Using the passage on the Yoga of Kings, decide whether each statement agrees with it, answering yes or no and quoting the words that settle it. 1. After saying it is improper for a Brahmin to ask a King for instruction, the King declines to teach him. 2. The Gita is called the Yoga of Kings. 3. In the Sufi story, the man who arrived late to the mosque is the one who has a vision that night.

- PASSAGE FOR REVIEW

------------------------------------------------------------

Yet in two of the oldest Upanishads (something like 600 BC, they were in existence and perhaps for very long before that) there are cases where the Brahmin doesn’t know, and he goes to the King and asks the question about the Truth. The King says, “Oh, is quite improper for a Brahmin to ask for instruction from a King.” The Brahmin says, “I come as a pupil.” The King says, “You are a real Brahmin. You sacrifice your pride to learn the truth.” Then the King teaches him; but not truths about the sacrifices, not truths about rituals or the names of the heavens. The Kings teach them for realization in the things of ordinary life – in eating, in sleeping, in walking and, in the case of the King, in fighting.

He is expected to be able to realize truth in the smallest things of everyday life, not on the great occasions only. The idea was that before the great sacrifice, the people purified themselves, they lived a very careful life, they raised their consciousness and then, at the moment of sacrifice, they could receive a blessing. Then, after that, they would return as they were. But the Yoga of the Kings (and it comes more than five times in different Upanishads) is concerned with the events and the smallest actions of everyday life – to find a spiritual realization, not an idea, not simply an idea, but a spiritual realization in the small things of daily life.

Now, in the Gita, which is the Yoga of Kings, there’s a division before the first realization and afterwards. Before that, the spiritual Truth is an idea, a devotion, but it is still only theoretical. There’s a line drawn in empty space. Below that, this world is practical reality, the spiritual Truth is only theoretical. Above that line, the spiritual Truth is practical reality, and the distinctions of the world are theoretical. The distinctions between the people, their great talents or their apparent stupidity, and their laziness or their industry, those things become theoretical differences.

In the individuals themselves, there is absolute value, and Krishna says, “He will see the Lord standing the same in all the living beings, the unchanging in the changing.” Before that point, it is a theory in which we can have faith, and on the basis of which we can practise – but it’s still only a theory, an elevating idea. The Gita is very insistent not to remain satisfied with an idea, because ideas change. We can feel elevated, but then it changes. We can perform religious ceremonies regularly. We can feel exalted, but it’s not permanent. In that very regularity, there can be a hidden danger.

There is a Sufi story of a man who came running to the mosque in the time of Muhammad. He found the people coming out, and he said, “What’s this?” One of them said, “Why have you come late? The prophet has given the blessing and departed.” He gave a great cry: “Alas.” It was said that it was as though his heart’s blood, the smoke of his heart, was in that great cry: “Alas”. One of the congregation, who was a spiritual man said, “Give me that sigh and all my prayers are yours.” The man said, “Yes” and he changed. That night the man who had taken the sigh, which was so full of regret and longing, had a vision which said, “You have bought immortality. You have bought nectar. You have bought full realization. While you went every day and prayed in the mosque and received the blessing of the prophet, you were satisfied with yourself and you didn’t make further progress. When you bought that sigh, which was so full of regret and longing, you bought life.” Then finally the vision said, “For the sake of that sigh, which you bought, the prayers of all the congregation will be answered.”

------------------------------------------------------------

- SUPPLIED DATA
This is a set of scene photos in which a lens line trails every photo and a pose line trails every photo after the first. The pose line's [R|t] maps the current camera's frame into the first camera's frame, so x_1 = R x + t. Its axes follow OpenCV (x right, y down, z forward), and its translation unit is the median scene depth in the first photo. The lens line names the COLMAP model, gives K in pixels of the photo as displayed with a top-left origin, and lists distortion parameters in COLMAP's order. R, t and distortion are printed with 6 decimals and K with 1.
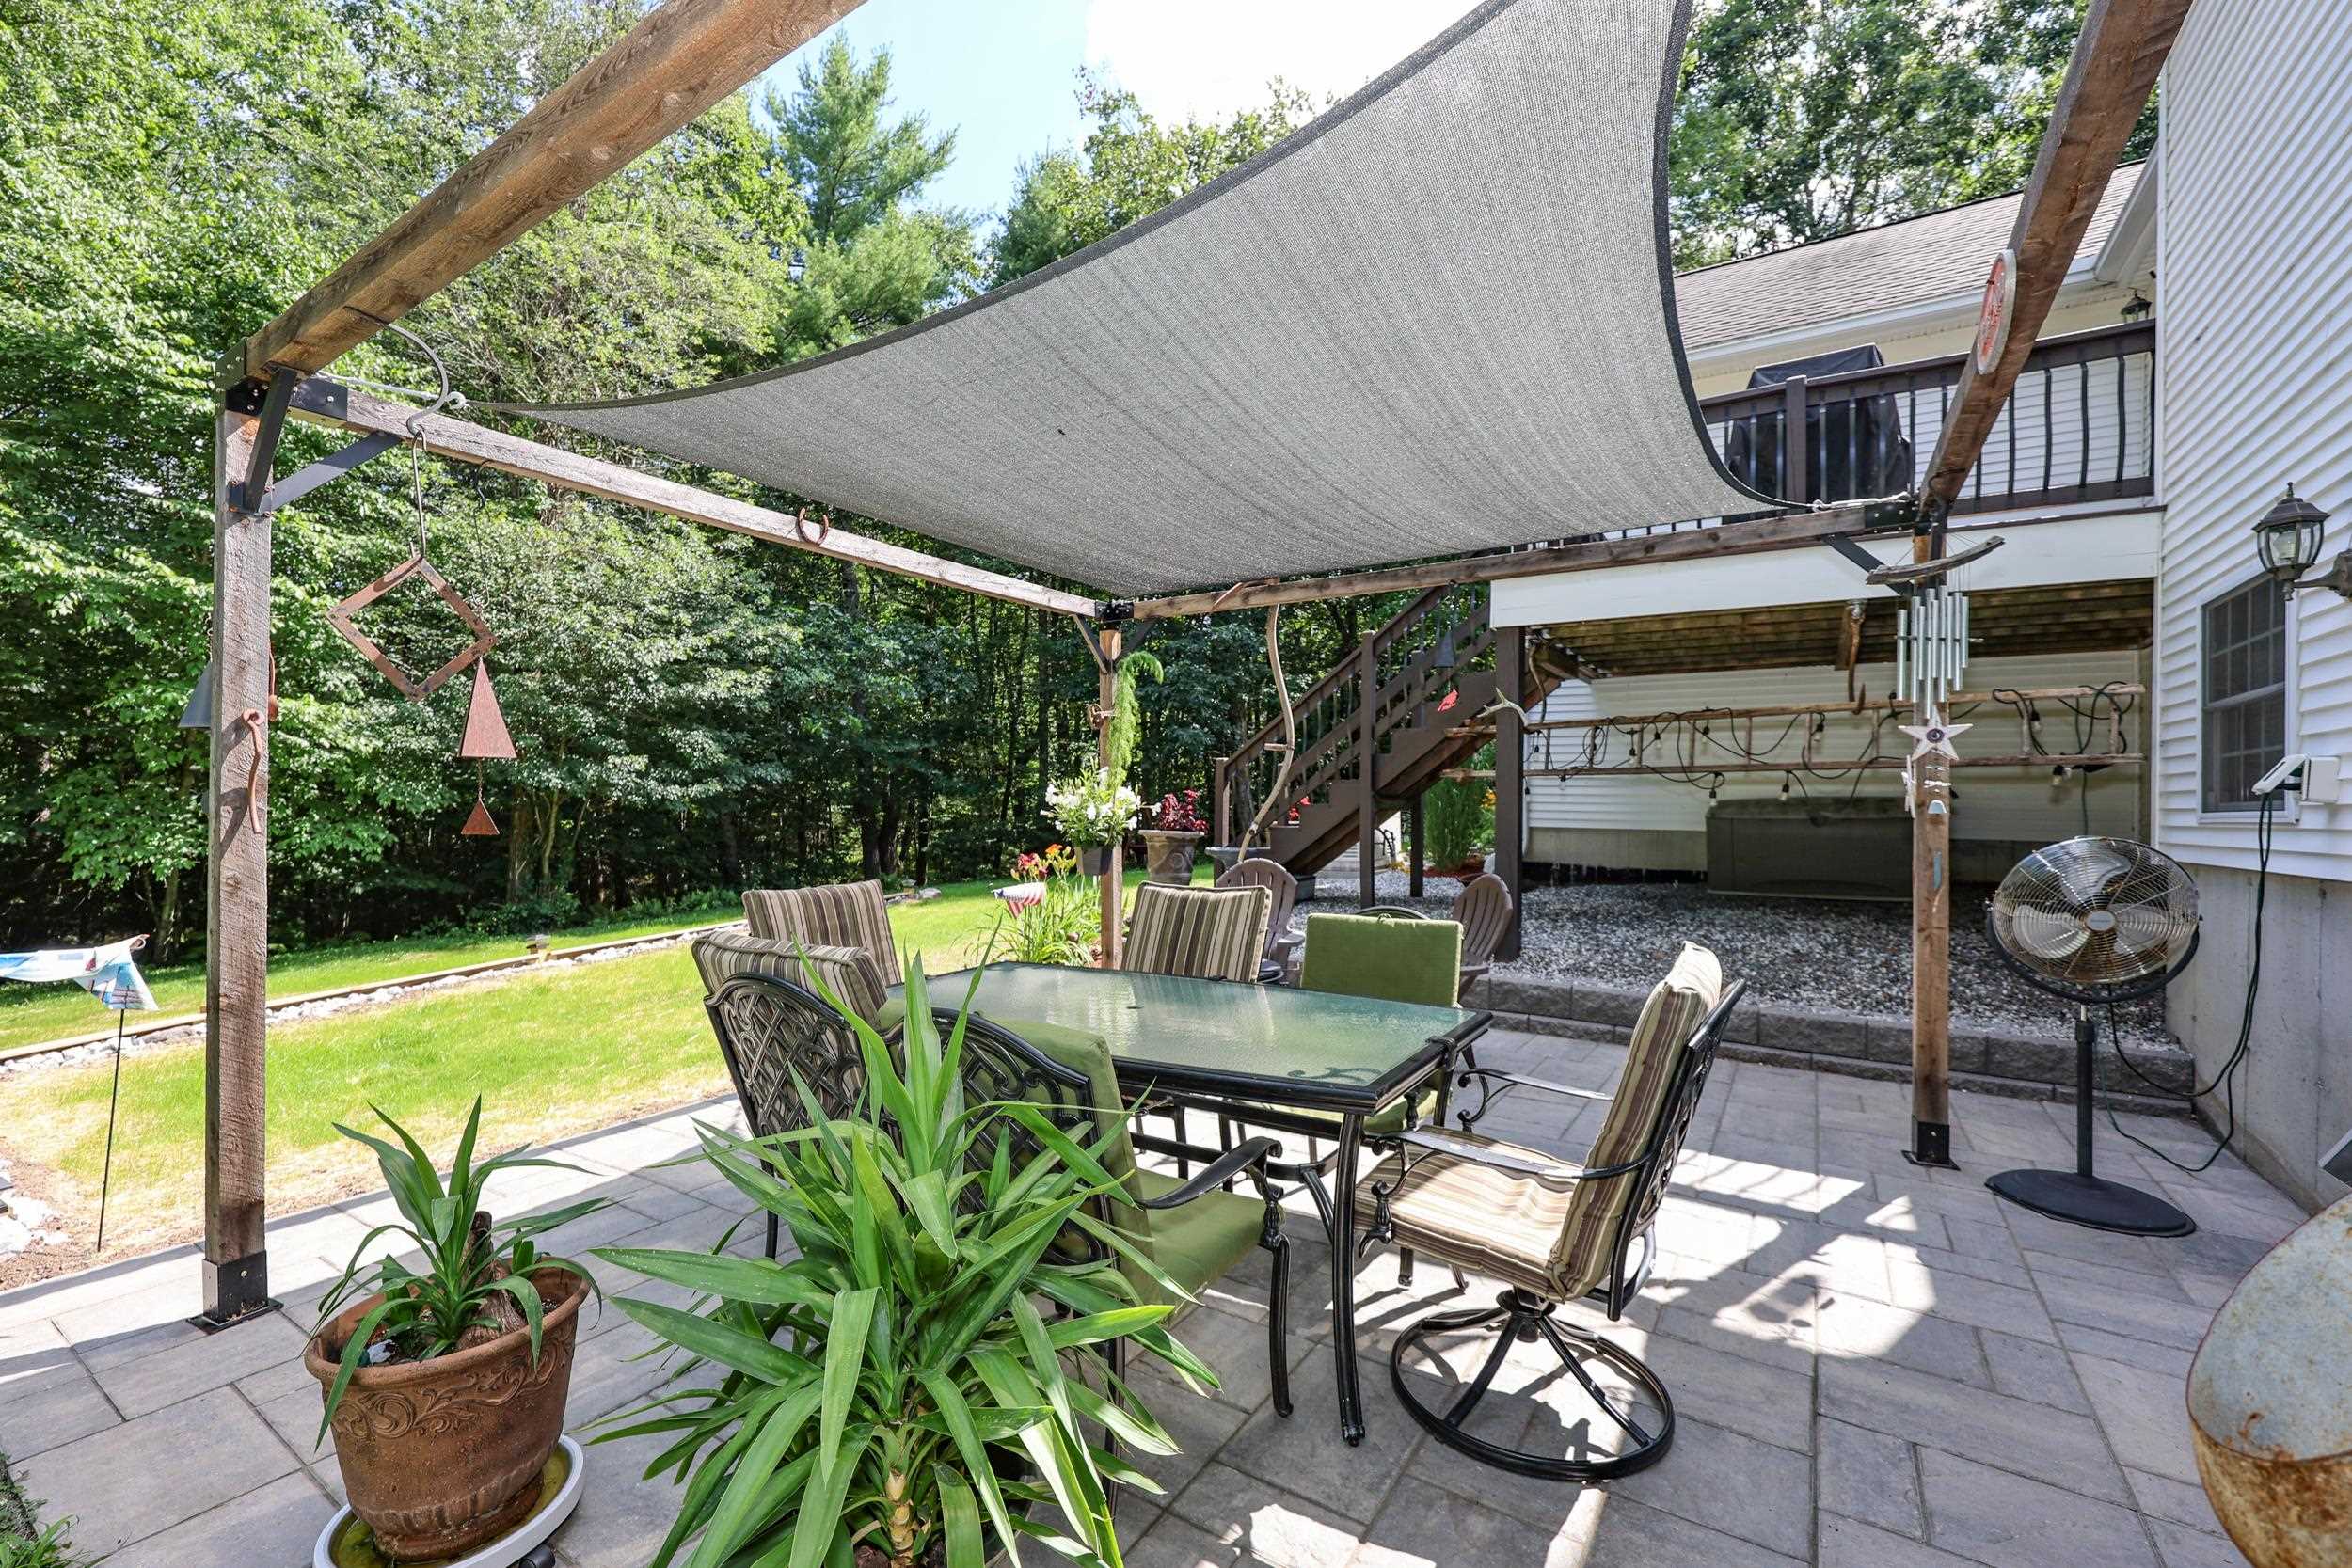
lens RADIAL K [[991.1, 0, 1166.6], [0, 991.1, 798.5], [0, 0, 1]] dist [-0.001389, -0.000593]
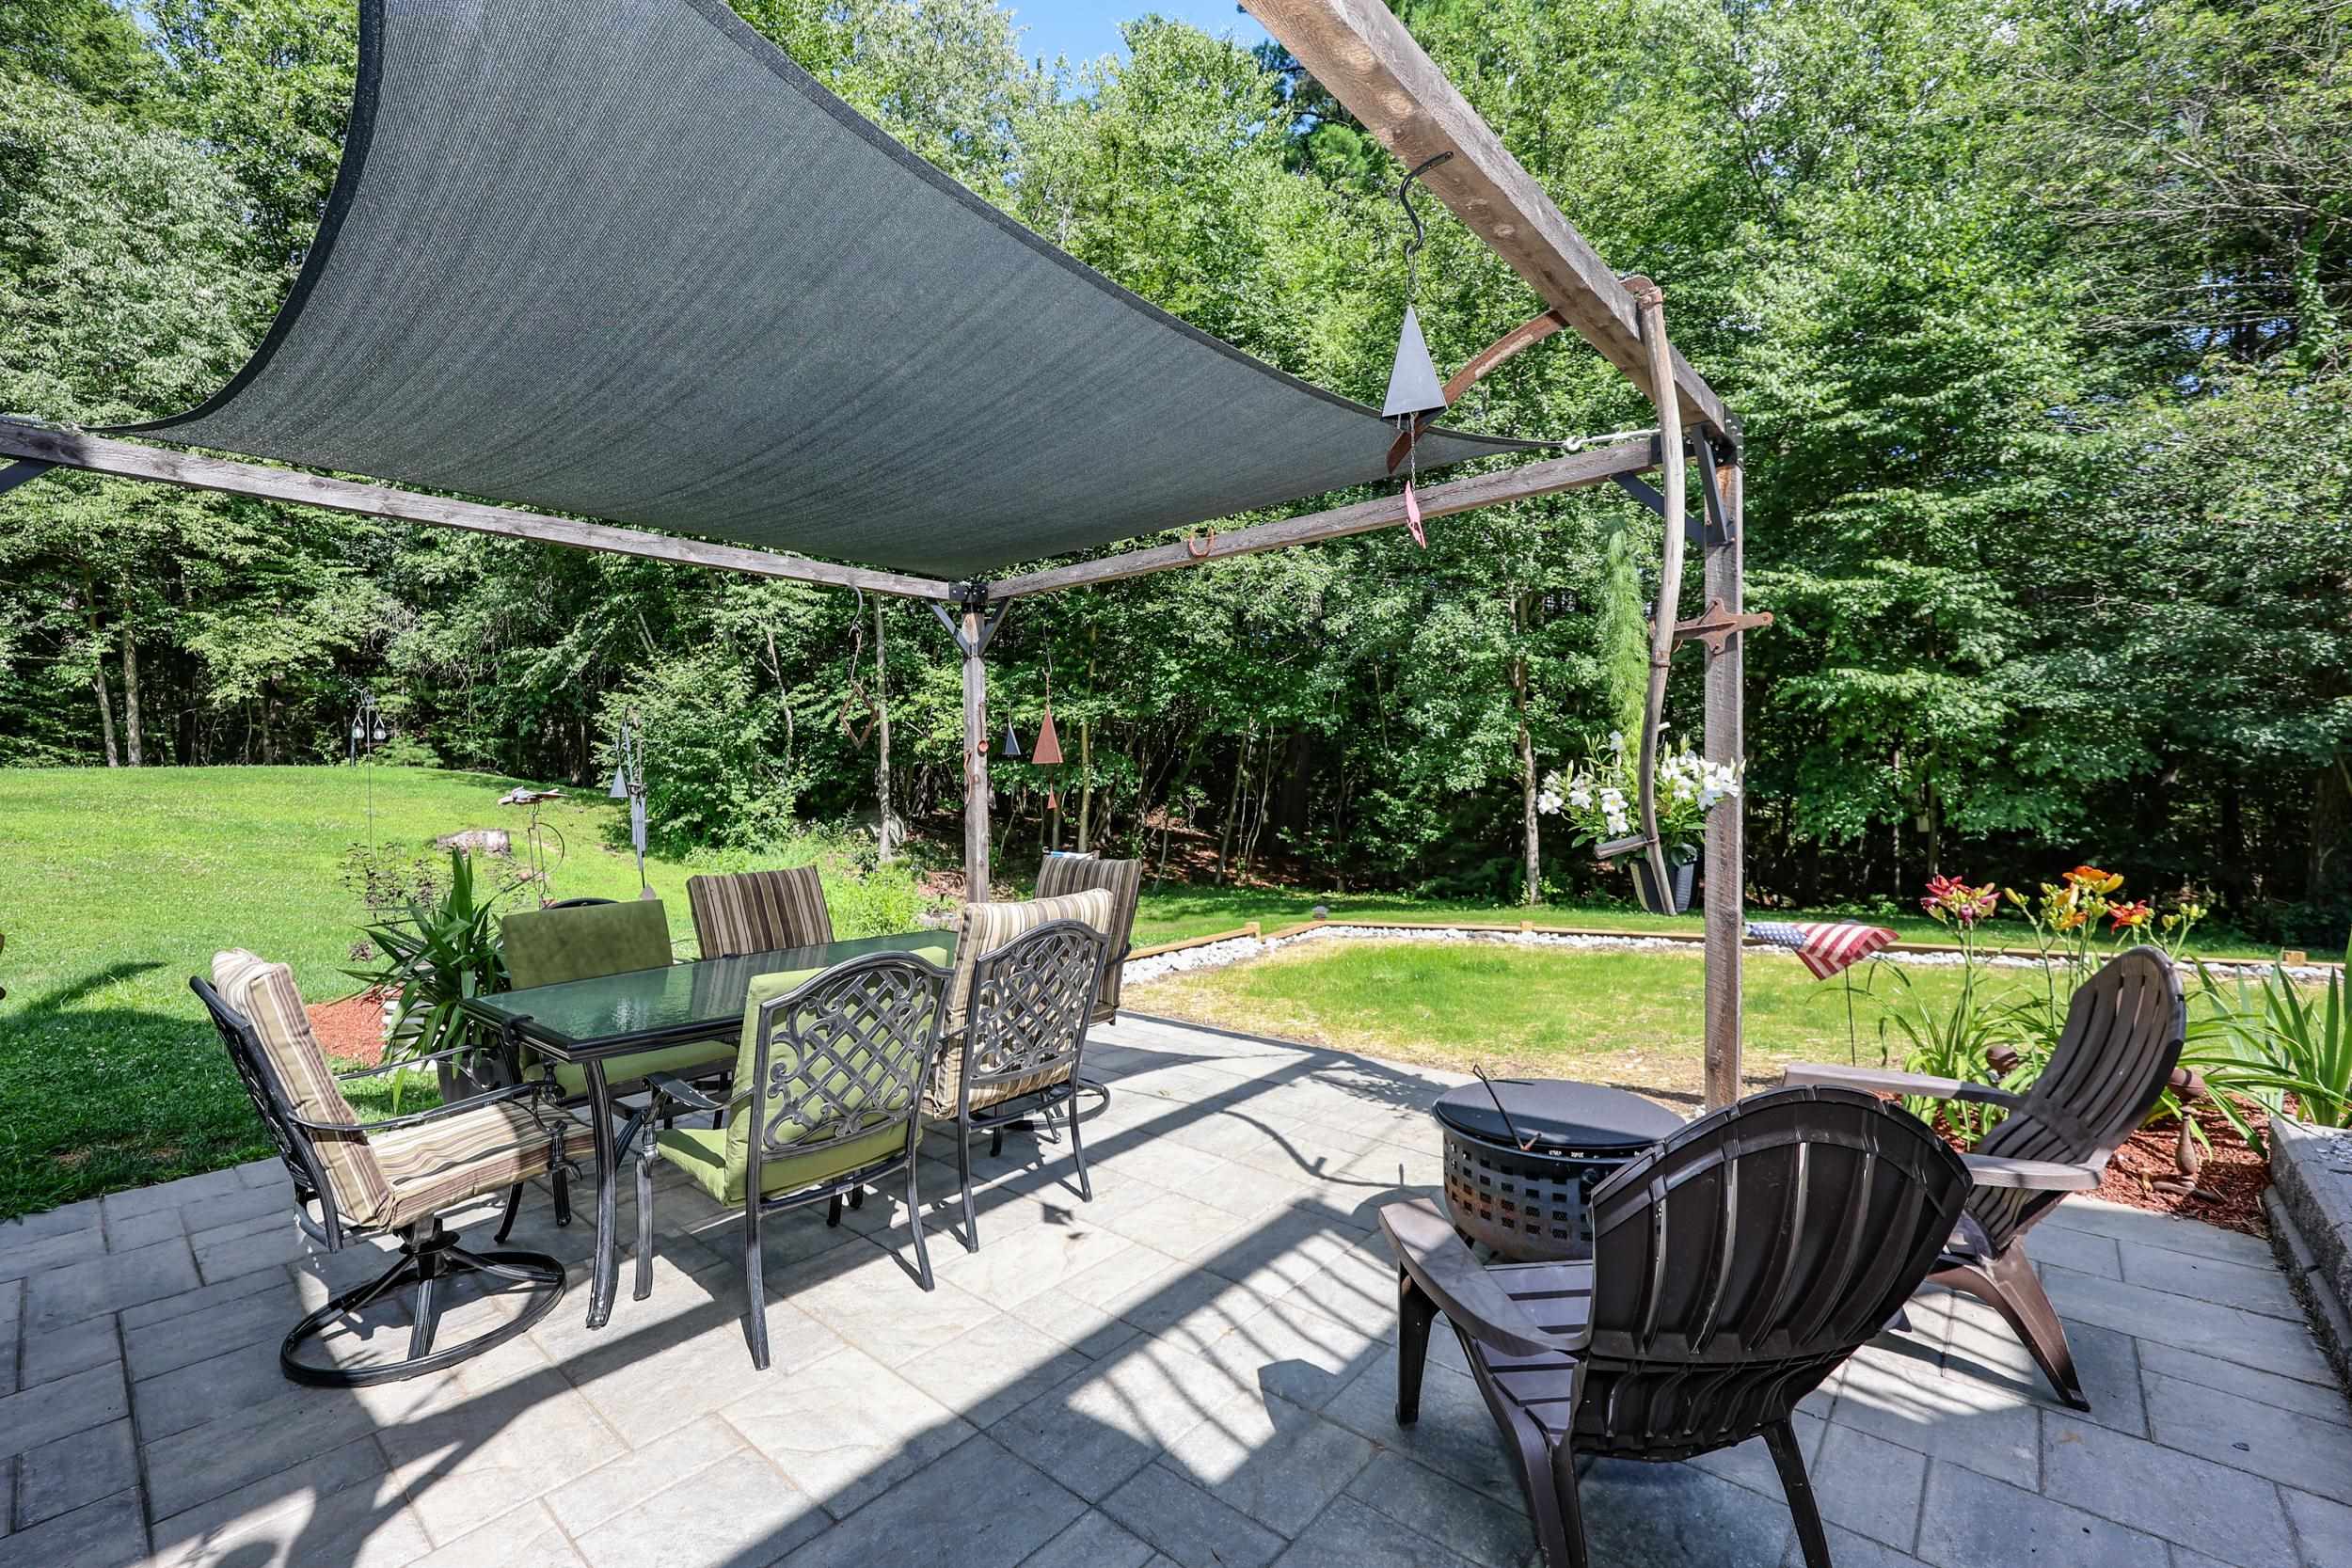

------------------------------------------------------------

- ANSWER FOR THE TASK
1. No: "Then the King teaches him"
2. Yes: "in the Gita, which is the Yoga of Kings"
3. No: "That night the man who had taken the sigh, which was so full of regret and longing, had a vision"